| PROBLEM STATEMENT |
Convert the items below into a Markdown table with the columns "No." and "Text," one row per non-blank line. Omit the pictures.
Top of RECORDS FOR THIS EXERCISE
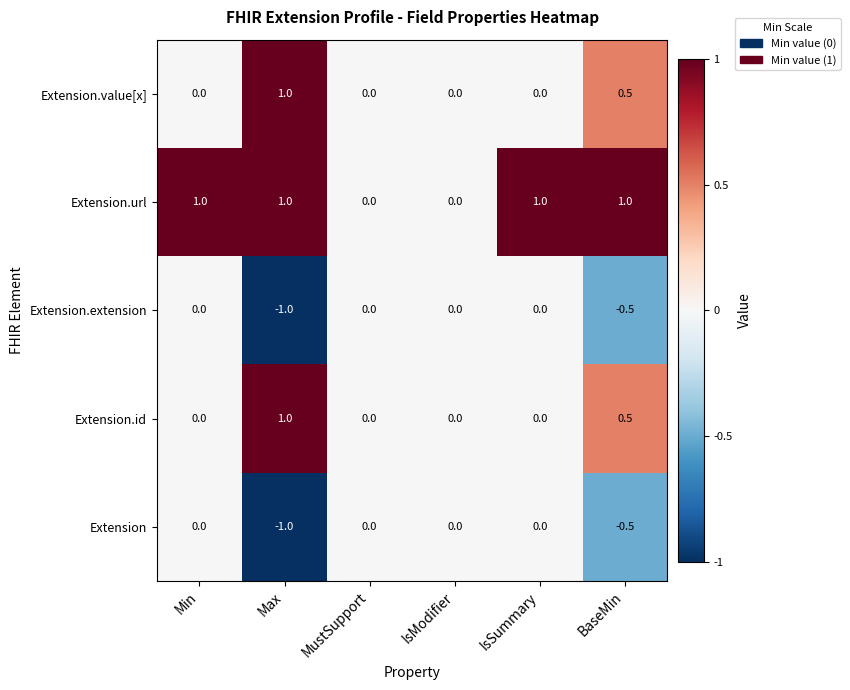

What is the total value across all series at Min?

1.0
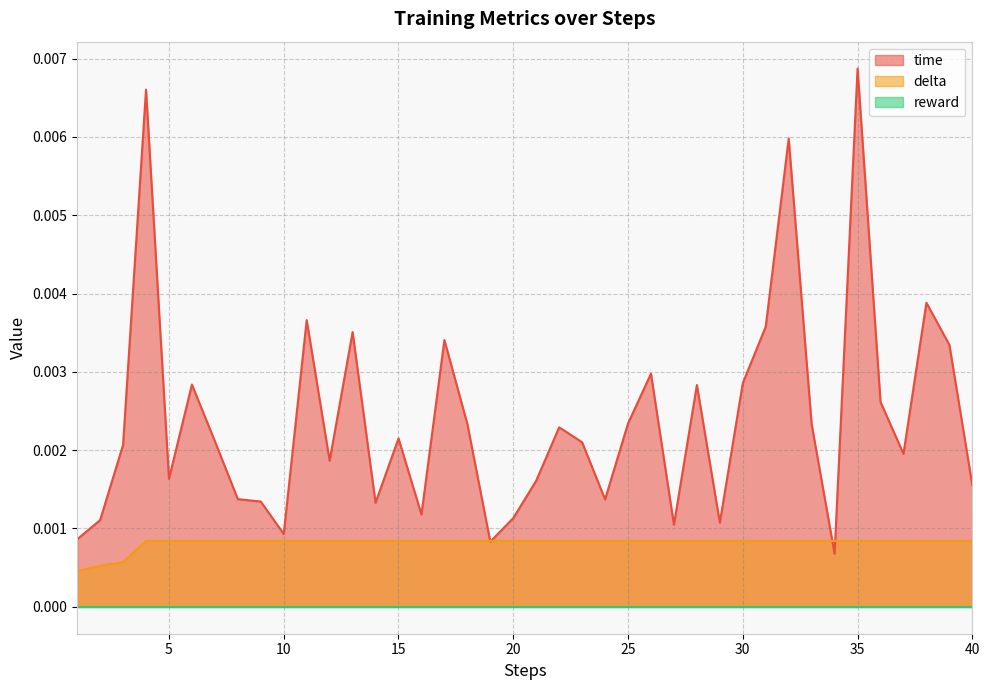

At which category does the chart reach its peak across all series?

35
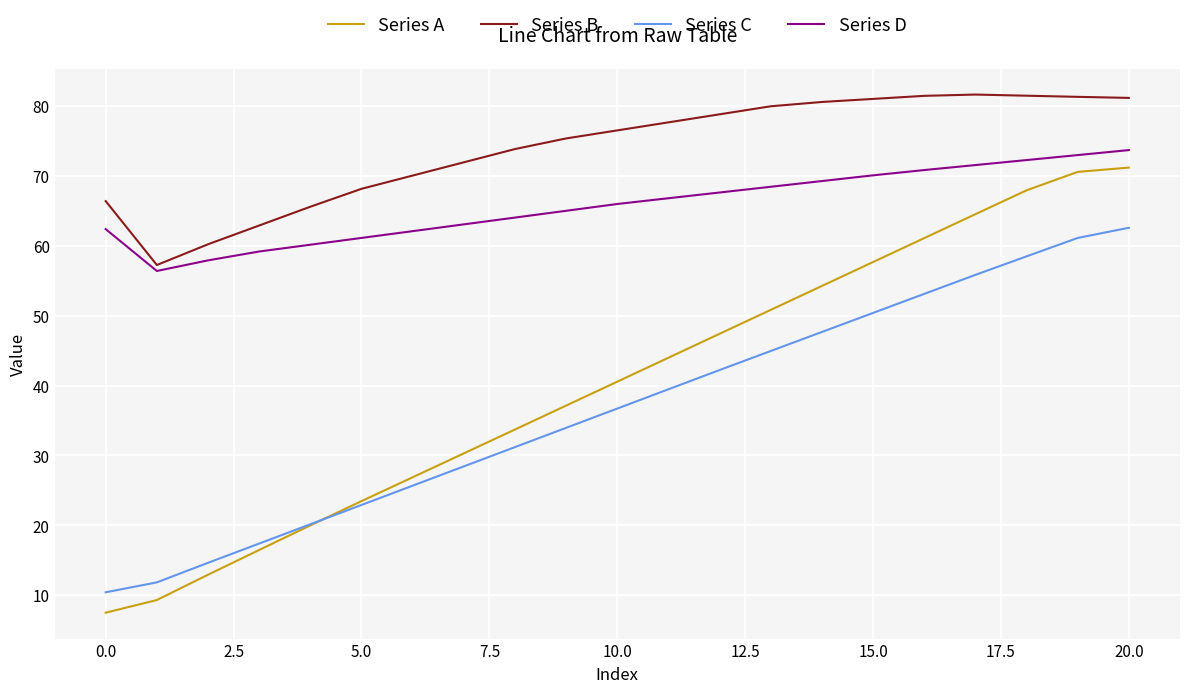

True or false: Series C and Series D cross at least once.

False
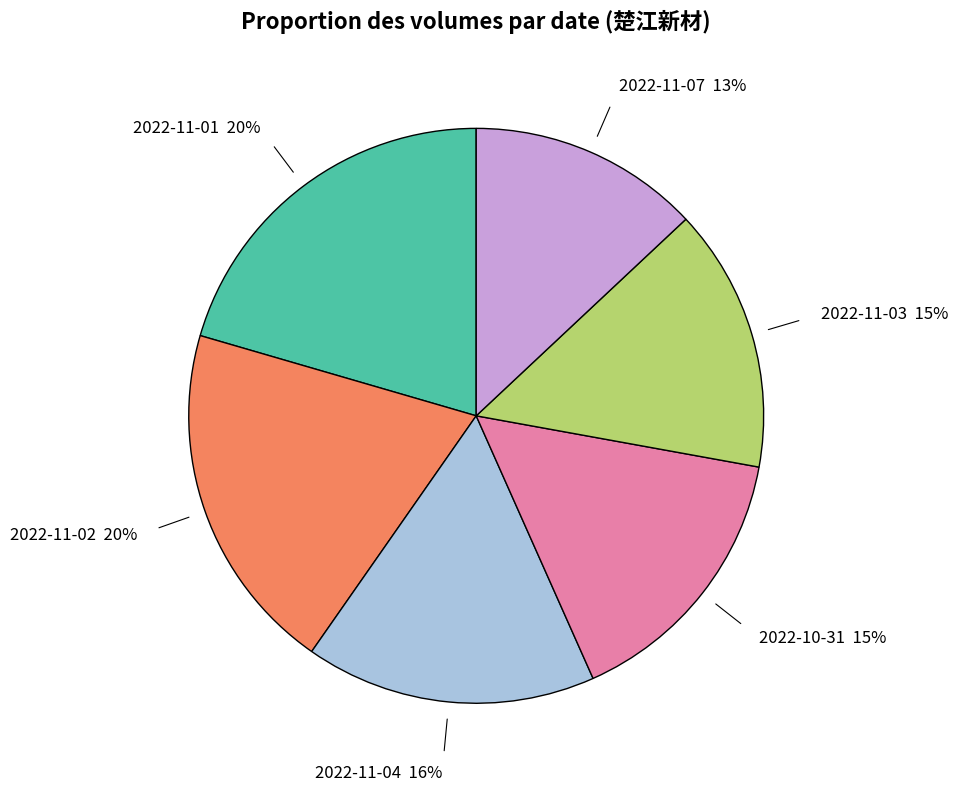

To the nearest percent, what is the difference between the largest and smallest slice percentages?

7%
Bottom of RECORDS FOR THIS EXERCISE
| ANSWER AREA |
| No. | Text |
|---|---|
| 1 | What is the total value across all series at Min? |
| 2 | 1.0 |
| 3 | At which category does the chart reach its peak across all series? |
| 4 | 35 |
| 5 | True or false: Series C and Series D cross at least once. |
| 6 | False |
| 7 | To the nearest percent, what is the difference between the largest and smallest slice percentages? |
| 8 | 7% |